**Assigned task**
From the first line to the last, reproduce the records below exactly, omitting any picture.

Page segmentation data
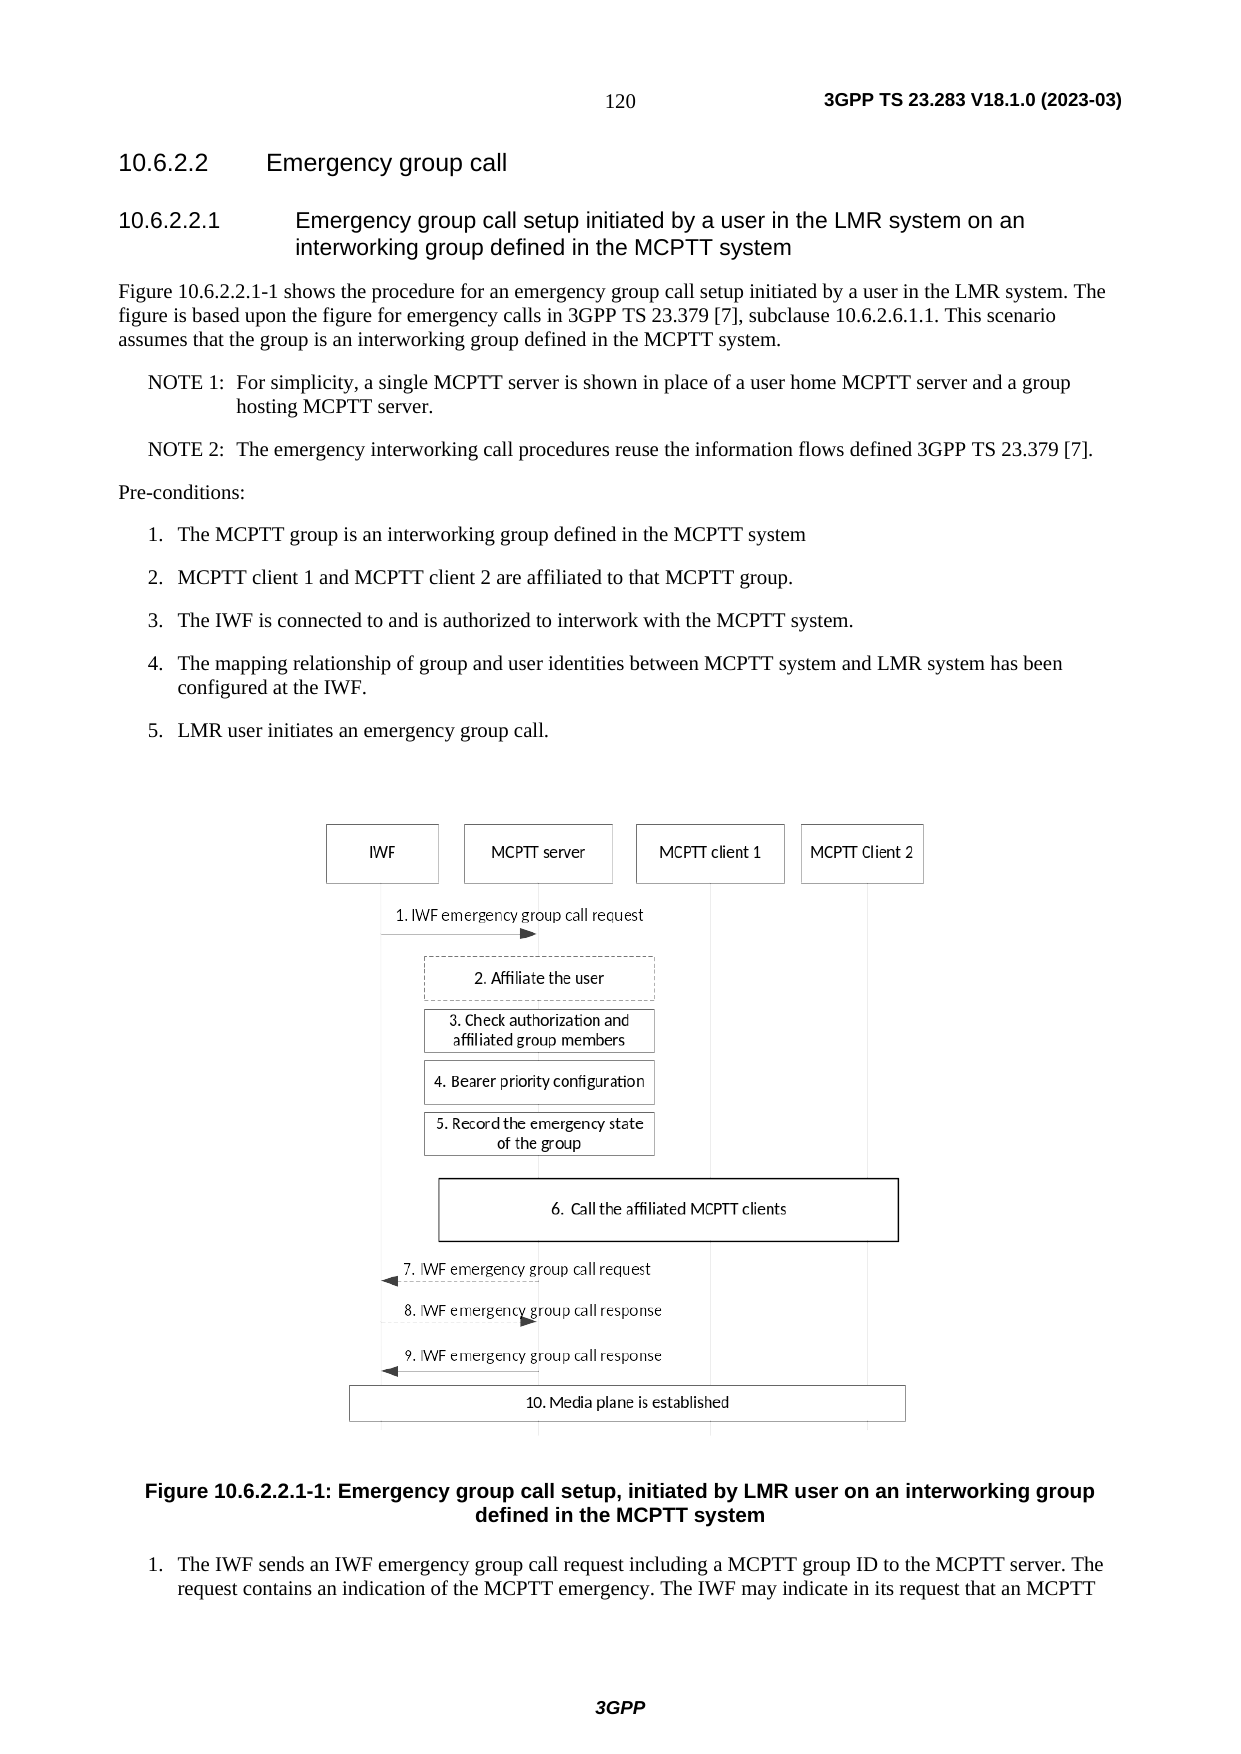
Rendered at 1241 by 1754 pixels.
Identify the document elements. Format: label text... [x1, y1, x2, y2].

text 1. The MCPTT group is an interworking group defined in the MCPTT system [148, 522, 1122, 546]
text NOTE 1: For simplicity, a single MCPTT server is shown in place of a user home MCPTT server and a group hosting MCPTT server. [148, 370, 1122, 418]
text NOTE 2: The emergency interworking call procedures reuse the information flows defined 3GPP TS 23.379 [7]. [148, 437, 1122, 461]
text Figure 10.6.2.2.1-1 shows the procedure for an emergency group call setup initiated by a user in the LMR system. The figure is based upon the figure for emergency calls in 3GPP TS 23.379 [7], subclause 10.6.2.6.1.1. This scenario assumes that the group is an interworking group defined in the MCPTT system. [118, 279, 1122, 351]
subtitle 10.6.2.2.1 Emergency group call setup initiated by a user in the LMR system on an interworking group defined in the MCPTT system [118, 207, 1122, 260]
text Pre-conditions: [118, 479, 1122, 504]
text 2. MCPTT client 1 and MCPTT client 2 are affiliated to that MCPTT group. [148, 565, 1122, 589]
text 5. LMR user initiates an emergency group call. [148, 718, 1122, 742]
text 3. The IWF is connected to and is authorized to interwork with the MCPTT system. [148, 608, 1122, 632]
text Figure 10.6.2.2.1-1: Emergency group call setup, initiated by LMR user on an interworking group defined in the MCPTT system [118, 1479, 1122, 1527]
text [148, 1552, 1122, 1600]
text 4. The mapping relationship of group and user identities between MCPTT system and LMR system has been configured at the IWF. [148, 651, 1122, 699]
subtitle 10.6.2.2 Emergency group call [118, 147, 1122, 176]
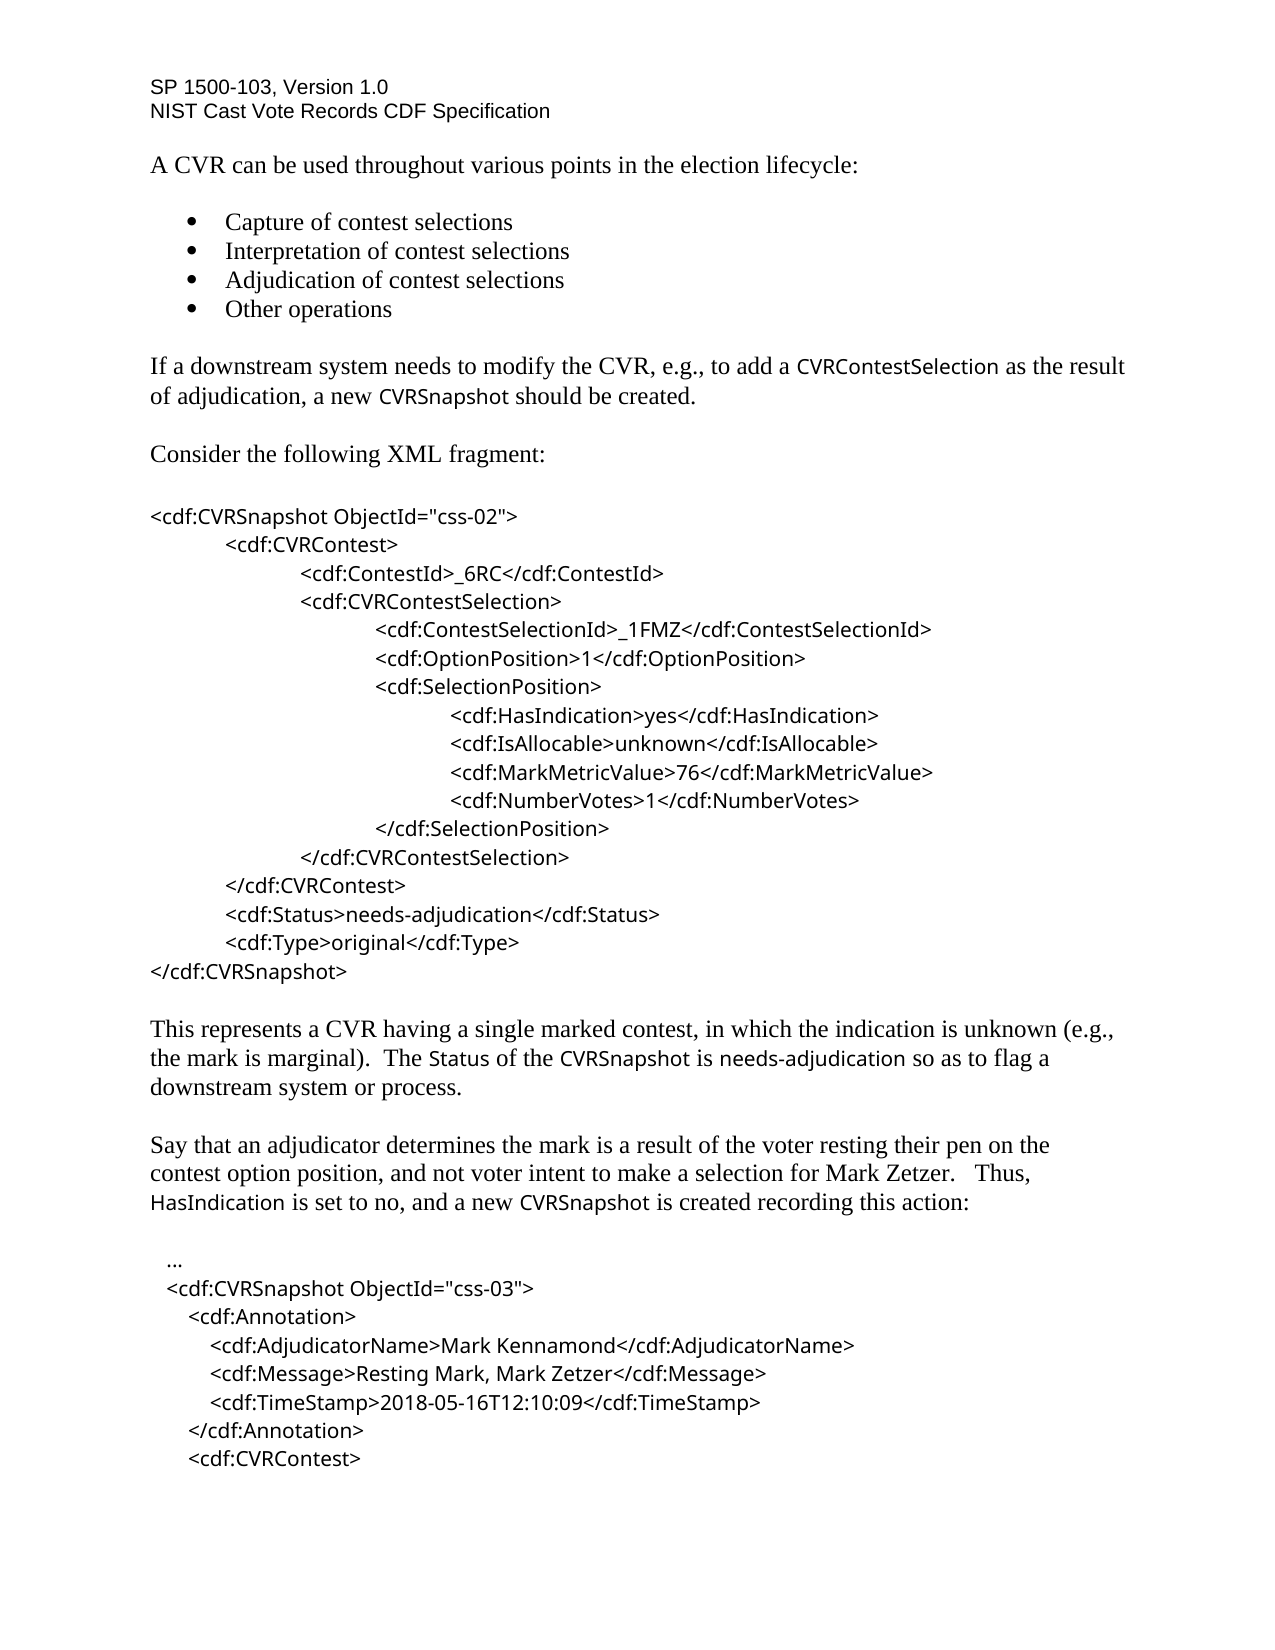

**Response to the task**
Rendered at 1241 by 1754 pixels.
Identify the document elements. Format: label text... [x1, y1, x2, y2].

text 1. The MCPTT group is an interworking group defined in the MCPTT system [148, 522, 1122, 546]
text NOTE 1: For simplicity, a single MCPTT server is shown in place of a user home MCPTT server and a group hosting MCPTT server. [148, 370, 1122, 418]
text NOTE 2: The emergency interworking call procedures reuse the information flows defined 3GPP TS 23.379 [7]. [148, 437, 1122, 461]
text Figure 10.6.2.2.1-1 shows the procedure for an emergency group call setup initiated by a user in the LMR system. The figure is based upon the figure for emergency calls in 3GPP TS 23.379 [7], subclause 10.6.2.6.1.1. This scenario assumes that the group is an interworking group defined in the MCPTT system. [118, 279, 1122, 351]
subtitle 10.6.2.2.1 Emergency group call setup initiated by a user in the LMR system on an interworking group defined in the MCPTT system [118, 207, 1122, 260]
text Pre-conditions: [118, 479, 1122, 504]
text 2. MCPTT client 1 and MCPTT client 2 are affiliated to that MCPTT group. [148, 565, 1122, 589]
text 5. LMR user initiates an emergency group call. [148, 718, 1122, 742]
text 3. The IWF is connected to and is authorized to interwork with the MCPTT system. [148, 608, 1122, 632]
text Figure 10.6.2.2.1-1: Emergency group call setup, initiated by LMR user on an interworking group defined in the MCPTT system [118, 1479, 1122, 1527]
text [148, 1552, 1122, 1600]
text 4. The mapping relationship of group and user identities between MCPTT system and LMR system has been configured at the IWF. [148, 651, 1122, 699]
subtitle 10.6.2.2 Emergency group call [118, 147, 1122, 176]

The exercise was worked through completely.